How hard do you think adding sensors to vehicles is to accomplish if the big players decide it's valuable? This is commodity hardware. And if/when they do, they will be gathering far more data that Tesla, by virtue of the massive number of vehicles on the road.

Again, Tesla may very well do it better than anyone else, but it's a bit early to talk like they've won anything here.


Well, Tesla's strategy is extremly risky. Most companies, and maybe even most startup cannot handle that kind of risk.

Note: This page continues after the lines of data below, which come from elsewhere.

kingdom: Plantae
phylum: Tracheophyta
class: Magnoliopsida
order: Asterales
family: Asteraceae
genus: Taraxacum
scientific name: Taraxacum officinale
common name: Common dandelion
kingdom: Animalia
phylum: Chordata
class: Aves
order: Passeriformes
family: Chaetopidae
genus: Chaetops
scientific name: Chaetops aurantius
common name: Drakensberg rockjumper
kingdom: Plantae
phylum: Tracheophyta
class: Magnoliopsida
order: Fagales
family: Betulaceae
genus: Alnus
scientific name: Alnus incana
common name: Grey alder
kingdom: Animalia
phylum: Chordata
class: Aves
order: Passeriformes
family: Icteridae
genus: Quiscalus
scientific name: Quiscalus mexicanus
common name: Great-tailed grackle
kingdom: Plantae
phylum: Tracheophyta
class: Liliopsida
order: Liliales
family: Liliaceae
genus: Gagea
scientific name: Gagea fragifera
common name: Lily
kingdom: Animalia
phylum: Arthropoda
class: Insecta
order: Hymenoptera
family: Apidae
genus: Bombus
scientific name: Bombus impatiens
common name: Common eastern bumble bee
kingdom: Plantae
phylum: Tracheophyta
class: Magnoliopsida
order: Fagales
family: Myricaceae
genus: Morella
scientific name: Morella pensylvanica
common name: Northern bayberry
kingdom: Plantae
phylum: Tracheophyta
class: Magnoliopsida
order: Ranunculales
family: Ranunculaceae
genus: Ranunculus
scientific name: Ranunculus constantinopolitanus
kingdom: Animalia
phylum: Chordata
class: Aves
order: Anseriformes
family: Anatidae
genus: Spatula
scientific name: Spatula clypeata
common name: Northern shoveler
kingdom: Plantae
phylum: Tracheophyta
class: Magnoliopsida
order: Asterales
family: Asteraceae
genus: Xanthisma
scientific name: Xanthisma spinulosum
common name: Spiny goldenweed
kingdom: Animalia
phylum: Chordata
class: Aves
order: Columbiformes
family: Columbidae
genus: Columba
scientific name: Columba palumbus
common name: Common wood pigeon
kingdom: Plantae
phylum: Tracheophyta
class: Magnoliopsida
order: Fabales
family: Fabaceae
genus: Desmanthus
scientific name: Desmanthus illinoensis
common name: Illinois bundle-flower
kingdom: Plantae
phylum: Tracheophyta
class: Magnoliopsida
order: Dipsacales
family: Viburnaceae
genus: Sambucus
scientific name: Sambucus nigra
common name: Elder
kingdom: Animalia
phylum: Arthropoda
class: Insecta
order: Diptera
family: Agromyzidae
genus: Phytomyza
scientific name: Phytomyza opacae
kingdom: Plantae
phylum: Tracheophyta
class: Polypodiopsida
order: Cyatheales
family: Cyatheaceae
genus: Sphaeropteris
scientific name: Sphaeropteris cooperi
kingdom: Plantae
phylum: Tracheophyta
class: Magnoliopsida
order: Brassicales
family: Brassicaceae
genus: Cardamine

Daimler-Benz demonstrated autonomous driving with little human intervention over long distances in the mid 90s [1]. Other German car companies had similar programs. So they are certainly capable of doing it, not sure why they did not push it to the market. Too expensive? No demand? Too hard to tackle the last couple of percent of required human intervention?

[1] https://en.wikipedia.org/wiki/History_of_autonomous_cars#199...


Model 3 will have the hardware standard. For reference see [0] or the front page HN discussion thread going on right now.

[0]: https://www.tesla.com/blog/all-tesla-cars-being-produced-now...


Yes model 3 will have the hardware. You'll have to pay extra to enable the software though.


That's great news. Thank you.


Every TSLA will have the hardware fitted and on. Only if owner wants to use the feature, she pays upfront, or a little more if activating the feature later.

Other than being able to charge a premium for activating later why install it on all the cars? Tesla is basically using data from sensors that'd be in a Fully Autonomous Vehicle, driven by a human for at least a year. Thats a lot of free valuable data being collected for the cost of just the hardware installation!

Instead of doing all the testing and tweaking once car is street legal for test runs as an autonomous car, Tesla benefits from putting every single piece of hardware needed for its future as early as possible, just to mine this data gold.